Reminder: I use $\hbar = 1$, so that $p = k$.
Electron velocity is $$ v = \frac{d E(k)}{d k} $$ several ways to understand:
For the simplest example $$ v = 2h_1a\sin(ka) $$
Conservation of energy after moving by $\delta x$ after $\delta t$: $$ \delta E(k) = -e E \delta x $$
$$ \frac{d E(k)}{d k}\delta k = -e E \delta x $$$$ v\frac{\delta k}{\delta t} = -e E \frac{\delta x}{\delta t} $$$$ \frac{d k}{d t} = -eE = F$$Once again, this is just Hamiltonian mechanics!
Let's solve equations of motion: $$k = F t$$ $$v = 2 h_1 a \sin(Fta)$$ $$x = 2 \frac{h_1}{F}\cos(Fta)$$
$\Rightarrow$ motion of electrons is periodic!
Very hard to observe, requires the relaxation time $\tau \gg (Fa)^{-1}$.

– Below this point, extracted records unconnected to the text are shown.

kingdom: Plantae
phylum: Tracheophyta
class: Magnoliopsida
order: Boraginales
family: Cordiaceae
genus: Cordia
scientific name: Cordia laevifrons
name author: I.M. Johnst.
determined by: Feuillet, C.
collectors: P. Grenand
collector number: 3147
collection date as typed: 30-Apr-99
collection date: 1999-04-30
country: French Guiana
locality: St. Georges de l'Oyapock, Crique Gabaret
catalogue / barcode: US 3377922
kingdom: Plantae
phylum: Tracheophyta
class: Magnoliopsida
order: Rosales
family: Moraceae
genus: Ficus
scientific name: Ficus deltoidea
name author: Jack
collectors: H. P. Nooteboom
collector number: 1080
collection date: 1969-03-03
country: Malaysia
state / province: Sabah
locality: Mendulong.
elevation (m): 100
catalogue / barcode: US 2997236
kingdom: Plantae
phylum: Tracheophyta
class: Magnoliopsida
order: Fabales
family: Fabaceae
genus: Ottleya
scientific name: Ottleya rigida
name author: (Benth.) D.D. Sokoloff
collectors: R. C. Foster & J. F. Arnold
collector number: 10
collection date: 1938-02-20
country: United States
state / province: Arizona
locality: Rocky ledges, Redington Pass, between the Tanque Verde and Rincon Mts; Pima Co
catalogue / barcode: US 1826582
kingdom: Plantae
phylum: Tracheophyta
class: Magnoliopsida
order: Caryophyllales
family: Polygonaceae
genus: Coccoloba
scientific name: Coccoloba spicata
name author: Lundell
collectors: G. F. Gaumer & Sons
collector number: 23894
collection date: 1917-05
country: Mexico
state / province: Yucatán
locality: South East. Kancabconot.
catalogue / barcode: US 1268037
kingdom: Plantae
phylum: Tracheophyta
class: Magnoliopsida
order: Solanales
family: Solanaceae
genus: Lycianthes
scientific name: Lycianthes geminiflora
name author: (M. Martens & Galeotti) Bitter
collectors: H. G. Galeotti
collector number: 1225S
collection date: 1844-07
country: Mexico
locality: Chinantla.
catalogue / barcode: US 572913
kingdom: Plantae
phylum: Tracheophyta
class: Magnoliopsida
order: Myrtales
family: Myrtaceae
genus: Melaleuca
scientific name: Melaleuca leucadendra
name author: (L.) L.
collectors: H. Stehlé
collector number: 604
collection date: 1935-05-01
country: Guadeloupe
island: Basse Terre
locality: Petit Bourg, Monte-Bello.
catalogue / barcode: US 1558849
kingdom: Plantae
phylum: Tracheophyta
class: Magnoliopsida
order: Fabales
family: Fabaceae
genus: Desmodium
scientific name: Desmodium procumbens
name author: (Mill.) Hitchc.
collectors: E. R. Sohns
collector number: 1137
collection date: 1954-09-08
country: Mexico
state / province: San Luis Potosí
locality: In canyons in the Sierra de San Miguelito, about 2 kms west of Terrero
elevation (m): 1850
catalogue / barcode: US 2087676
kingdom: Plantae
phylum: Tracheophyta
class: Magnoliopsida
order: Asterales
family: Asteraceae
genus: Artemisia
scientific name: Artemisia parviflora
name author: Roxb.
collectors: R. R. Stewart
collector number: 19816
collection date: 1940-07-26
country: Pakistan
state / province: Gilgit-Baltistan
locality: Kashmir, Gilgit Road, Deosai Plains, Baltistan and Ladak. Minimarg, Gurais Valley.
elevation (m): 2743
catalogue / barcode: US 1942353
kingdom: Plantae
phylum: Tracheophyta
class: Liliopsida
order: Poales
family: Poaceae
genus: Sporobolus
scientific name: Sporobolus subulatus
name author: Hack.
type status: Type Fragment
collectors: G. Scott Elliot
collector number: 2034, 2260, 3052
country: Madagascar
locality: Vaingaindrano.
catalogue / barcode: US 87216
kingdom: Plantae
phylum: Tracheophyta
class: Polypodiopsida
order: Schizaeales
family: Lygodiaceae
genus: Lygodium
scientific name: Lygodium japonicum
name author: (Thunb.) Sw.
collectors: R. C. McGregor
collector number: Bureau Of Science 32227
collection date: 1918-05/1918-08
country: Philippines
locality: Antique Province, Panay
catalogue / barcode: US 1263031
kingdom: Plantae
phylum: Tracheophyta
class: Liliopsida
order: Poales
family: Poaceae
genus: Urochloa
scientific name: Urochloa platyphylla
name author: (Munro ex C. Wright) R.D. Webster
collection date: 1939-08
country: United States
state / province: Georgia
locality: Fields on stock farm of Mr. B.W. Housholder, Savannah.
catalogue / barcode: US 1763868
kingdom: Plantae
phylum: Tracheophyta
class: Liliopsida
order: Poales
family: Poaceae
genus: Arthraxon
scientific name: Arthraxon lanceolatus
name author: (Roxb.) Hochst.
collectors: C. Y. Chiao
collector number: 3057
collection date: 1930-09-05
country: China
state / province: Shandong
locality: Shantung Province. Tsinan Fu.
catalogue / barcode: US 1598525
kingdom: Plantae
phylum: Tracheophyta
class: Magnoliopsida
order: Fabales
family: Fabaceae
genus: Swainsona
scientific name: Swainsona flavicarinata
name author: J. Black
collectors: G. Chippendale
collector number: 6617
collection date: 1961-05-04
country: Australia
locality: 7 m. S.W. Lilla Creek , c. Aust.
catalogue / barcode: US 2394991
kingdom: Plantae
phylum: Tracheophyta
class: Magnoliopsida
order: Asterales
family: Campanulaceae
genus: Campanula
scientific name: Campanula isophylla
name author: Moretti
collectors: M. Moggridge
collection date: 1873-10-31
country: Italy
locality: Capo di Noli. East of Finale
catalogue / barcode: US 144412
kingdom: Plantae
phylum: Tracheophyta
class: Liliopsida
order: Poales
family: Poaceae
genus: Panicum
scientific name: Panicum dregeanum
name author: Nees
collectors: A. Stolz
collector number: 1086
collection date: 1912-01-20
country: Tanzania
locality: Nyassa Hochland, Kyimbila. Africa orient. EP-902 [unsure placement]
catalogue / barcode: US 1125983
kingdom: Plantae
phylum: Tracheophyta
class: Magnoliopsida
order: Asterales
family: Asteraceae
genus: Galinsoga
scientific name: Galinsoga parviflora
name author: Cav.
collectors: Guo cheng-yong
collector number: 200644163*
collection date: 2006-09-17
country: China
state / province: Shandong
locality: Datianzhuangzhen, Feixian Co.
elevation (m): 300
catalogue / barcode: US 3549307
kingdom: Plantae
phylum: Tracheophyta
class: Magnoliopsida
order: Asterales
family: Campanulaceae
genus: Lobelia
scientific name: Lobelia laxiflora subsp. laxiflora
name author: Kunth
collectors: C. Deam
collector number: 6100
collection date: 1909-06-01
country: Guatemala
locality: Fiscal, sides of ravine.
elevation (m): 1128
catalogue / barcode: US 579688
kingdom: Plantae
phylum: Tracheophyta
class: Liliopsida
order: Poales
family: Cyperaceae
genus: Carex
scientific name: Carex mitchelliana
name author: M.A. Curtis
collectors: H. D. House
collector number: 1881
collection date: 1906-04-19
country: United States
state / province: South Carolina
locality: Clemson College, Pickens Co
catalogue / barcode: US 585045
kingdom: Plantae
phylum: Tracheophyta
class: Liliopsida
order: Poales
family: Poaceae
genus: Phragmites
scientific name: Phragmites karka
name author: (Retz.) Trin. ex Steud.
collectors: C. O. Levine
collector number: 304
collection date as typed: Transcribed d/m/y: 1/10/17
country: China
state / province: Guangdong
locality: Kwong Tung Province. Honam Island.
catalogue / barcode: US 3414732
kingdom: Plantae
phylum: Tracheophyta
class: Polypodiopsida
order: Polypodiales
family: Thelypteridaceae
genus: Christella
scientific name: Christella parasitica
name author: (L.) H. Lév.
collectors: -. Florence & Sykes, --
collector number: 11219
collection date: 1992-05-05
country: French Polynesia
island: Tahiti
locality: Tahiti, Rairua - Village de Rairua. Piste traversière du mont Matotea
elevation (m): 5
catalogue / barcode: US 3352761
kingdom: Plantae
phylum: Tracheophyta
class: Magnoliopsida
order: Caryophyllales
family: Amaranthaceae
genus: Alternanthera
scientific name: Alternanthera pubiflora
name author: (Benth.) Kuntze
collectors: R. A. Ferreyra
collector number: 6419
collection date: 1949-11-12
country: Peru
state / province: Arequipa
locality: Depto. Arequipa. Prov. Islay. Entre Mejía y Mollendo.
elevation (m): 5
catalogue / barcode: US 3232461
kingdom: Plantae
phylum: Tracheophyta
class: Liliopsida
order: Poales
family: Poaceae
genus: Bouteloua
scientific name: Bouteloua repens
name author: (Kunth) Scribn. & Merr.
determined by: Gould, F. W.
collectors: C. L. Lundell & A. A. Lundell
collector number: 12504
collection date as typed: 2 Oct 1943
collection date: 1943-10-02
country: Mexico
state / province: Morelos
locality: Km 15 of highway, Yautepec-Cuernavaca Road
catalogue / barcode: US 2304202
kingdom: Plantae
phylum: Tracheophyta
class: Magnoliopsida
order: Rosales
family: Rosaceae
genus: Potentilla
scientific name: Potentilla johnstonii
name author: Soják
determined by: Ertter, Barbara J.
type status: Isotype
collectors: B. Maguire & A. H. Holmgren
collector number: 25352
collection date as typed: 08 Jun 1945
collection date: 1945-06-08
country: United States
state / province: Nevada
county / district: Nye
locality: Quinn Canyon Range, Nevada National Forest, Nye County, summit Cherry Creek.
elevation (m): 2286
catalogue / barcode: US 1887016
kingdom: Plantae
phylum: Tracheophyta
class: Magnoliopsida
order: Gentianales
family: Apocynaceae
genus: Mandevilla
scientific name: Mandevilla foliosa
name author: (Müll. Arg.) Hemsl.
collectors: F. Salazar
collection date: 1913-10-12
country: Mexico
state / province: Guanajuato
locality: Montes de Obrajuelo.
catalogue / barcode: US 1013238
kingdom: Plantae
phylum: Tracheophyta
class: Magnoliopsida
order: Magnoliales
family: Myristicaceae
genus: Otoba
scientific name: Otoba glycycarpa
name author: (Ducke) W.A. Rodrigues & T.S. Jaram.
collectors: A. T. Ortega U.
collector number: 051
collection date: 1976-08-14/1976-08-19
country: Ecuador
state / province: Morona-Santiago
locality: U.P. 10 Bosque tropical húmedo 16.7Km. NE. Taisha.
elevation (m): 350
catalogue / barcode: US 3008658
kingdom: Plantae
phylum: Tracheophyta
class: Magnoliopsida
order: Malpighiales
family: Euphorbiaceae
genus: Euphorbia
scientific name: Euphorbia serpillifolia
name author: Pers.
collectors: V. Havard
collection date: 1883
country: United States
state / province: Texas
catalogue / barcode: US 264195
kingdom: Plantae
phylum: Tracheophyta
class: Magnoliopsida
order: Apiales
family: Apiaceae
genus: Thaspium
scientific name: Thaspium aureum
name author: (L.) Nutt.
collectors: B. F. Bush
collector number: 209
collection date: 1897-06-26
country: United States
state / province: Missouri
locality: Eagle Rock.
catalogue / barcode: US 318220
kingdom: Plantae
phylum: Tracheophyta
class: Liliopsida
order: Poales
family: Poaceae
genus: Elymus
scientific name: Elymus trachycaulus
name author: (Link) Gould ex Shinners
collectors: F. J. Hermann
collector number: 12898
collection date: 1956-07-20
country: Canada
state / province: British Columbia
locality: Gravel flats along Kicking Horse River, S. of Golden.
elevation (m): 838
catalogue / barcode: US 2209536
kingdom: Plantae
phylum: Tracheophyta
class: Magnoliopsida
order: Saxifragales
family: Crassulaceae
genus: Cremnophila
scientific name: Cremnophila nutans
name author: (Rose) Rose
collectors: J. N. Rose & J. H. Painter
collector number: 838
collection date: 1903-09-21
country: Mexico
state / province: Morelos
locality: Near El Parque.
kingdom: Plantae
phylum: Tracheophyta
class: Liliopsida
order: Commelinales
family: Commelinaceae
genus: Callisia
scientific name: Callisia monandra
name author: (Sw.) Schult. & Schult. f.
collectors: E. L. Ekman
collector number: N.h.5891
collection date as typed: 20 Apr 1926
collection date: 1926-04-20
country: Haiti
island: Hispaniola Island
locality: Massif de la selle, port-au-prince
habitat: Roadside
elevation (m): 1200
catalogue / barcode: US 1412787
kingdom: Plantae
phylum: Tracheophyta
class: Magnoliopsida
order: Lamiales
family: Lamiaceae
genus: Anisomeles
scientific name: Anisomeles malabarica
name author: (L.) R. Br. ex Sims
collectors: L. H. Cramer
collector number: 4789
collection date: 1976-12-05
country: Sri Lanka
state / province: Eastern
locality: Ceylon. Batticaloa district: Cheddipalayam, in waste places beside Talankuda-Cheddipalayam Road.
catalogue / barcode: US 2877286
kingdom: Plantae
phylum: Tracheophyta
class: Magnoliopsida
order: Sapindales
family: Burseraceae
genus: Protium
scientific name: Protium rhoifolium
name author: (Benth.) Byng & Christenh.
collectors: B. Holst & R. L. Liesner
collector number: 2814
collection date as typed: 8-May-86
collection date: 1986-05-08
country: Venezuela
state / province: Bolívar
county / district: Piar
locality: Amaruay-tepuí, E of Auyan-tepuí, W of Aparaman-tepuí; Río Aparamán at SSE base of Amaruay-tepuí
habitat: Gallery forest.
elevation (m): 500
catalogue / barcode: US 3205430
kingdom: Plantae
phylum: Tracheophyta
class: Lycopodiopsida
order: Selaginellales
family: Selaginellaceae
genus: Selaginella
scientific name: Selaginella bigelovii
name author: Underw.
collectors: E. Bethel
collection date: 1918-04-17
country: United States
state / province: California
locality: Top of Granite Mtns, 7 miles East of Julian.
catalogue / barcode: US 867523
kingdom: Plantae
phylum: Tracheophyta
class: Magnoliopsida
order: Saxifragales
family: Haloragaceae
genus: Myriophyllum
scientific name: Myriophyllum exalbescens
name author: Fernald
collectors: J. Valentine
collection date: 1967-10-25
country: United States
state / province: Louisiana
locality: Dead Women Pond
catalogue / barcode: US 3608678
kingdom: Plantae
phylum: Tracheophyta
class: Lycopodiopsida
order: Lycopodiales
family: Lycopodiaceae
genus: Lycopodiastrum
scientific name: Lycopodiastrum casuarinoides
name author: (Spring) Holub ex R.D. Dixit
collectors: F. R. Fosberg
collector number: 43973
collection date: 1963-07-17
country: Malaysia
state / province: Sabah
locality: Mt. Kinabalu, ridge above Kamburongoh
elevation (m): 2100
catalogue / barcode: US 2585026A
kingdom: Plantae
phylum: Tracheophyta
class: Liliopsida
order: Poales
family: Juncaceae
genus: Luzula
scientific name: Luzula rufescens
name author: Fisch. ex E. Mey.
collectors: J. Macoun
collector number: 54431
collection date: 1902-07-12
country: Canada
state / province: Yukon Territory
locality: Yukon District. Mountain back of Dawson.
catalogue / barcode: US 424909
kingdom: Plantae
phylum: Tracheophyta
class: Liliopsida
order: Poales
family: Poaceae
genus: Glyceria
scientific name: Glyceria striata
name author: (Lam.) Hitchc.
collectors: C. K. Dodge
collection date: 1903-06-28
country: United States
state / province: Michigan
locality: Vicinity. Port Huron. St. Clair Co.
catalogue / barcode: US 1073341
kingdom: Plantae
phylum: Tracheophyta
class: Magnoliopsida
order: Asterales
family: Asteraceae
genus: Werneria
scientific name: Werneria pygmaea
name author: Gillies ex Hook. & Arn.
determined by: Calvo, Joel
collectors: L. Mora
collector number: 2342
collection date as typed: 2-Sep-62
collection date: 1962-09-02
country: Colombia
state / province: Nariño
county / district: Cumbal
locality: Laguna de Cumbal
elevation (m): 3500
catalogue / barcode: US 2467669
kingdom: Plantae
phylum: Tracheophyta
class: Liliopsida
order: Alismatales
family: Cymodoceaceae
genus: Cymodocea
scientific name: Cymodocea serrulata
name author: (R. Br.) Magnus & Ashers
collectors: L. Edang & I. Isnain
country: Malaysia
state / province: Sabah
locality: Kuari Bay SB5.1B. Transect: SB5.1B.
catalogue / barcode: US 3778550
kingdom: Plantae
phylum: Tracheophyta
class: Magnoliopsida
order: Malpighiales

using $v = d E(k)/d k$ we get
$$ a = \frac{d^2 E}{dk^2} \frac{dk}{dt} = \frac{d^2 E}{dk^2} F $$Now compare with the Newton's law $a = F/m$.
$\Rightarrow$ we introduce effective mass $$m_{\text{eff}} = \left(\frac{d^2 E}{dk^2}\right)^{-1}$$ Electrons behave like their mass is momentum-dependent.
For the single band model: $$ m_{\text{eff}} = [2 h_1 a^2 \cos(ka)]^{-1}$$